Consuelo Tamayo was born in Santa Fe, Granada. She was educated at a convent, and trained to dance and sing there, and in Madrid. At age 14, Consuelo Tamayo married Ramón Tortajada, her music teacher and agent.

==Career==
La Tortajada toured internationally for more than twenty years, as a popular Spanish dancing and musical act on the vaudeville circuit. She is one of the Spanish dancers credited with introducing the fandango to North American audiences. "Of all the Spanish dancers America has ever seen," commented an American newspaper writer in 1902, "she is far and away the best."

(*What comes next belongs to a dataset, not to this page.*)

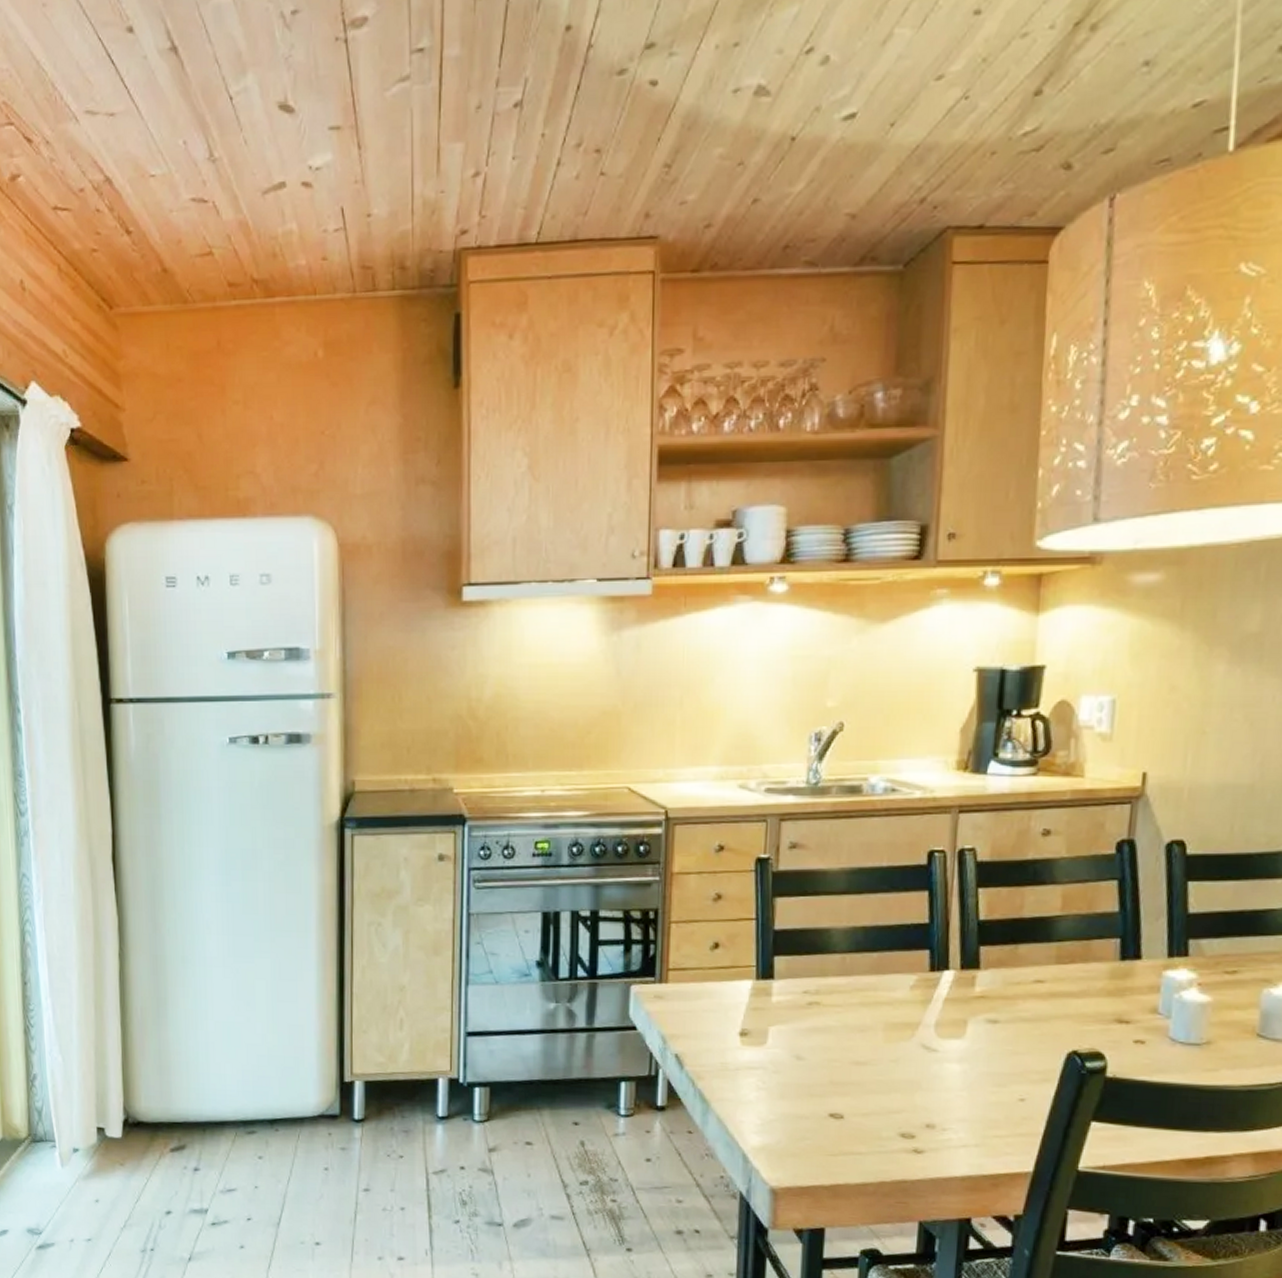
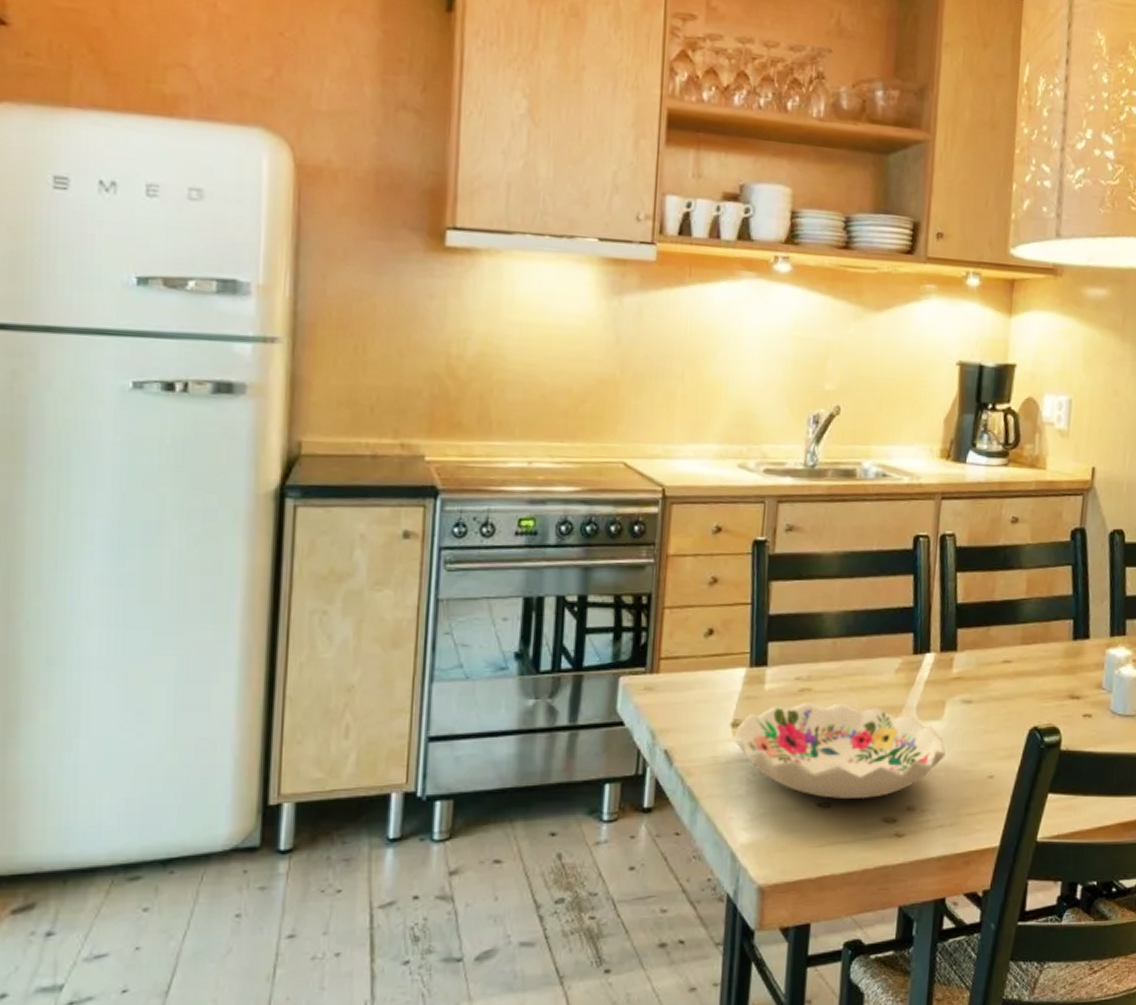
decorative bowl: none [742,1015,969,1113] -> present [734,702,946,799]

Publicity surrounding La Tortajada focused on violence and passion, reinforcing stereotypes about the "fiery" Spanish temperament. In North America she was billed as "The Lady of the Duels", with publicity suggesting that she was fought over in duels throughout Europe. She had a physical confrontation with a rival over the design of a costume, in 1894.

==Personal life==
She retired from the stage after 1913 and returned to Granada to live in Santa Fe. She was reported to be living in seclusion with her husband and son in 1926. Ramón Tortajada died in 1928. Consuelo Tamayo died in 1957, aged 90 years. There is a street named for her (Calle Consuelo Tamayo la Tortajada) in Santa Fe, Granada.